Business & Tech

Slain Alburtis Women's Home is For Sale

Circumstances are fully disclosed to potential buyers before they see the house, agent says.

The Alburtis homestead of Althea and Jeannette Walbert  -- 122 Cobblestone Court -- is for sale.

The women were found dead in the home March 11 by a family friend. Lehigh County Coroner Scott Grim ruled the mother and daughter's deaths homicides. The manner in which they died has yet to be disclosed, but they were killed in the house.

Mick Seislove, the Prudential Patt-White agent who listed the home last week, says it's a good, solid house in the often-preferred East Penn School District.

The $150,000 asking price for the corner property is dictated solely by the home's features and amenities, he says.

Indeed, the home has already been shown twice, he says, and all potential buyers are told about the incident before they see the house.

"It's a good home in a nice neighborhood," he says.

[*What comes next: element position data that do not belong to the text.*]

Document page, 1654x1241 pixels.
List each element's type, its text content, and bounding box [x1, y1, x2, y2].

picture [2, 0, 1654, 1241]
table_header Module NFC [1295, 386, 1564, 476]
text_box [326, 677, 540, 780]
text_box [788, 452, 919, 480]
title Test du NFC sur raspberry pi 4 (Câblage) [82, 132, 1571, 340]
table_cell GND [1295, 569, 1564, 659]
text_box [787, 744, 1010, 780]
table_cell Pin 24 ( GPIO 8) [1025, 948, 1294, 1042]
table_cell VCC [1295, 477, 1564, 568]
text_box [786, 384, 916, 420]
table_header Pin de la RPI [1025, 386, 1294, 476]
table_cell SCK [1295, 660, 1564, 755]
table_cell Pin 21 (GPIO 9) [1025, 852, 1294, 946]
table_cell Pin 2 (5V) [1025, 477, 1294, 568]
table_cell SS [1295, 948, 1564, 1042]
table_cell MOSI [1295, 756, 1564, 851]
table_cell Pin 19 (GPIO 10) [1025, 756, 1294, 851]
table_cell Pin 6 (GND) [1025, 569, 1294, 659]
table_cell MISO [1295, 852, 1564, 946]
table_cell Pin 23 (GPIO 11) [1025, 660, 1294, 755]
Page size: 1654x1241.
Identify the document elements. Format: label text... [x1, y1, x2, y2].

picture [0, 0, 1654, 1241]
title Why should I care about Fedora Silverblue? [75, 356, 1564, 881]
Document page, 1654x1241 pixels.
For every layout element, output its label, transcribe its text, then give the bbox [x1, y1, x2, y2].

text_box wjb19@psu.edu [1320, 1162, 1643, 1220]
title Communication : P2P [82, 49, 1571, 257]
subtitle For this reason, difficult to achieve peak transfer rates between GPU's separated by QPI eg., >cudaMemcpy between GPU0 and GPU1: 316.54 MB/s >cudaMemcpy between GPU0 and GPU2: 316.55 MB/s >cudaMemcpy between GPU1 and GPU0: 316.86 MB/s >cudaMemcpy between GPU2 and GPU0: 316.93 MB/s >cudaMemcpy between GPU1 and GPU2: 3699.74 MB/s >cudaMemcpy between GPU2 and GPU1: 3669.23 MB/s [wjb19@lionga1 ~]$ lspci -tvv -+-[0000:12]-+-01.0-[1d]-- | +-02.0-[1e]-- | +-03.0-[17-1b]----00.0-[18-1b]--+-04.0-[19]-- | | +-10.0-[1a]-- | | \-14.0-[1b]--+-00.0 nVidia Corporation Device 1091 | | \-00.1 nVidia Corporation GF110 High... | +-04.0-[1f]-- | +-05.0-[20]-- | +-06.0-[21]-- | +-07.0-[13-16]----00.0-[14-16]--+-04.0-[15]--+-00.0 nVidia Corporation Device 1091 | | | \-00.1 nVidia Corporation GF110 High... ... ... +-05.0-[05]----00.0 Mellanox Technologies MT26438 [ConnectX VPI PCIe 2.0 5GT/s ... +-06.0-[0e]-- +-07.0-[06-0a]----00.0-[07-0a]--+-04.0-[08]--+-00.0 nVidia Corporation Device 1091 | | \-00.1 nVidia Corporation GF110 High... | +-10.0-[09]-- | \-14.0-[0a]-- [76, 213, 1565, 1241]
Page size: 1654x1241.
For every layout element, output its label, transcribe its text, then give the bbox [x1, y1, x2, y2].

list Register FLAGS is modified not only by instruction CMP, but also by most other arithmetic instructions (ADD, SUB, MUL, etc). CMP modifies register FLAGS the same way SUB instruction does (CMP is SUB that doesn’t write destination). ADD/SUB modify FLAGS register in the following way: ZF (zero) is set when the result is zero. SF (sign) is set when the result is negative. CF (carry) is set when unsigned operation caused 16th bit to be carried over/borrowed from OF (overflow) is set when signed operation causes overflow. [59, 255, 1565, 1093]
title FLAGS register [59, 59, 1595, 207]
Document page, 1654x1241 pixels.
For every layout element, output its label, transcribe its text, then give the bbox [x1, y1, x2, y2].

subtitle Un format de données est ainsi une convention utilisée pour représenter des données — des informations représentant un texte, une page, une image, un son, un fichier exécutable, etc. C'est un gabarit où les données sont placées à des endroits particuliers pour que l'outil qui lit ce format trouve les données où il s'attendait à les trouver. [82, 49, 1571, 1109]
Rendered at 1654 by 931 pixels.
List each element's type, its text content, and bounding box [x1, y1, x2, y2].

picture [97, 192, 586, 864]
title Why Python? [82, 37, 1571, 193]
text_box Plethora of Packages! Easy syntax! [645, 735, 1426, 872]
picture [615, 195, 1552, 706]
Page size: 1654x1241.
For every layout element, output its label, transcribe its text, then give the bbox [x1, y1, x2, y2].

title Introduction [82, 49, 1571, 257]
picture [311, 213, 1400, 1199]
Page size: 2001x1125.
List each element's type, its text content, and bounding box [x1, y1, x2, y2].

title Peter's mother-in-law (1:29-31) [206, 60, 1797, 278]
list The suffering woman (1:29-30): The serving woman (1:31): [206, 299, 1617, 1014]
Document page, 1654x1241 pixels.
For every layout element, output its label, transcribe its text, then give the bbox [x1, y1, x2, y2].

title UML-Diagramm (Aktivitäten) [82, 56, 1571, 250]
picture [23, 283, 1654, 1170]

Homes in which violent crimes have been committed are a challenge to sell, he says, but not impossible. He referred to the Lower Macungie home of Jeffrey Howorth and the Salisbury Township home of Bryan and David Freeman, teens who killed their parents in February and March of 1995.

Both homes were sold, Seislove says.

Seislove said there are no signs that any kind of crime was committed in the Walbert home.

According to the listing, the home is a "traditional farmhouse" built in 1820. It has three bedrooms, a detached garage, oil heat and half a bathroom on the second floor and a shower in the basement. "It has a nice stone fireplace," he says.